Certain decisions of this Court hold that the acts of a body exercising an authority in an insurgent state as a legislature must be regarded as valid or invalid, according to the subject matter of legislation; but the Chief Justice decided in the case hereafter referred to that the governor, legislature, and judges of the State of Virginia, during the war, constituted a de facto government, giving as a reason for the conclusion that they exercised complete control over the greater part of the state, proceeding in all the forms of regular organized government, and occupying the capital of the state. Evans v. City of Richmond, Chase Dec. 551.
Beyond all doubt, the Confederate government at the period of the alleged wrong was the supreme controlling power of the territory and people within the limits of their military dominion, and it is equally certain that the citizens resident within those limits were utterly destitute of means to resist compliance with military orders emanating from the commanding general, especially when given in obedience to an act of the Confederate Congress. United States v. Grossmayger, 9 Wall. 75; Sprott v.
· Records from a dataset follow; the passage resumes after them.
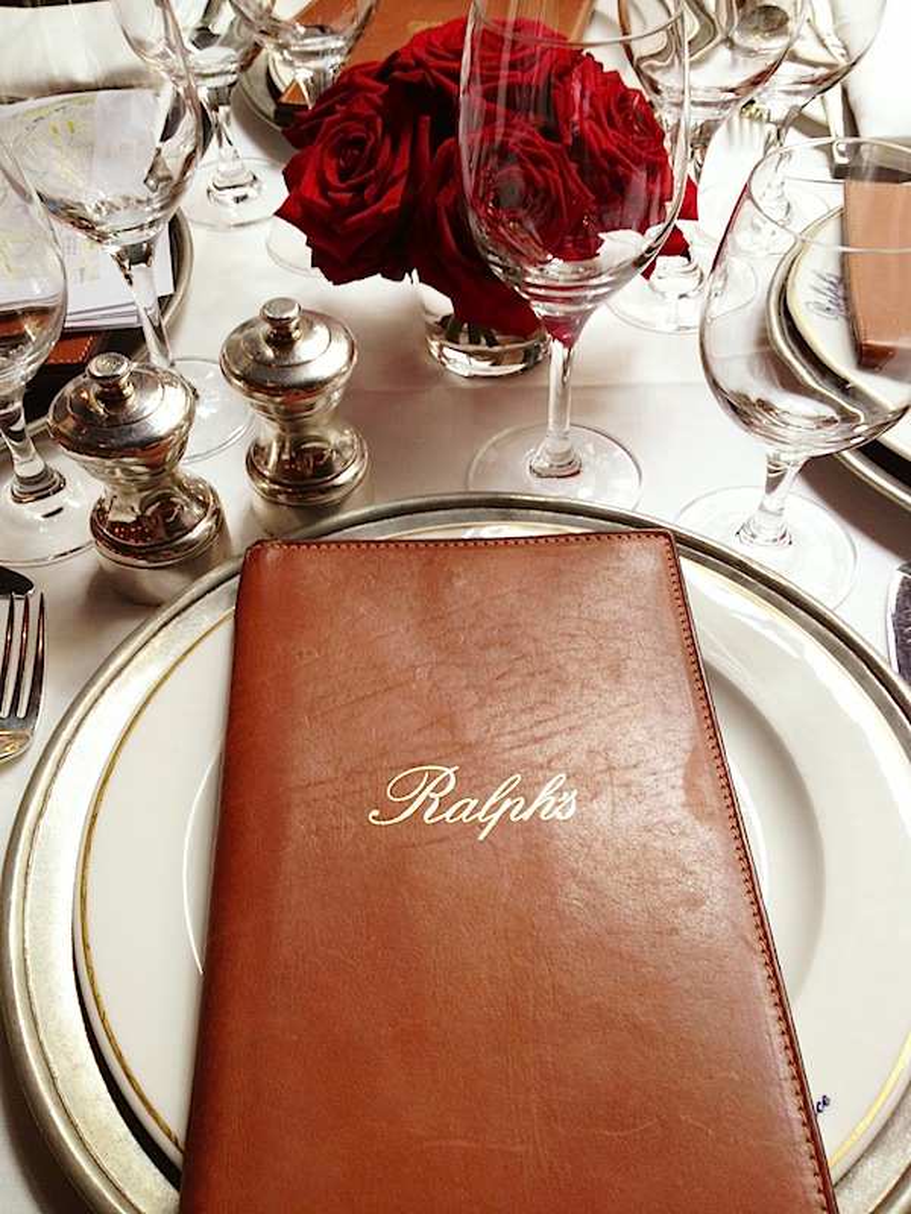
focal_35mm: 35
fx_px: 1228
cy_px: 607
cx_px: 456
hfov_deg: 40.7
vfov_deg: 52.6
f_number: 2.4
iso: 50
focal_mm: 4.28
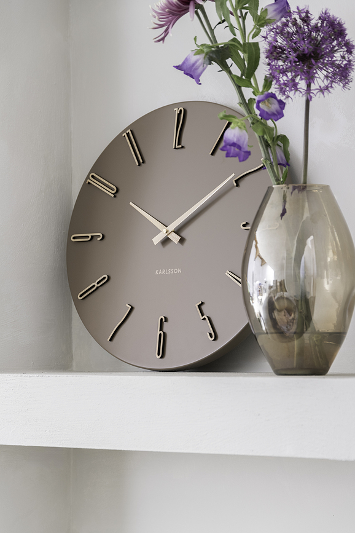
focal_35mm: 105
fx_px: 1553
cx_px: 178
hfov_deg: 13.0
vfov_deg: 19.5
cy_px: 266
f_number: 5
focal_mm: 105
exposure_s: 1/8
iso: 320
United States, 20 Wall. 459.
Cotton during the war was regarded by both belligerents as the subject of seizure and condemnation, and as falling within that class of property which a belligerent might destroy to prevent its falling into the hands of the enemy and augmenting his resources. Proof that the orders were given as alleged is sufficient, as that is fully admitted by the demurrer.
Unless the Confederate States may be regarded as having constituted a de facto government for the time or as the supreme controlling power within the limits of their exclusive military sway, then the officers and seamen of their privateers and the officers and soldiers of their army were mere pirates and insurgents, and every officer, seaman, or soldier who killed a federal officer or soldier in battle, whether on land or the high seas, is liable to indictment, conviction, and sentence for the crime of murder, subject of course to the right to plead amnesty or pardon, if they can make good that defense. Once enter that domain of strife, and countless litigations of endless duration may arise to review old animosities and to renew and inflame domestic discord, without any public necessity or individual advantage. Wisdom suggests caution, and the counsels of caution forbid any such rash experiment.
Viewed in the light of these suggestions, I am of the opinion that there is no error in the record, and that the decree of the supreme court of the state should be affirmed.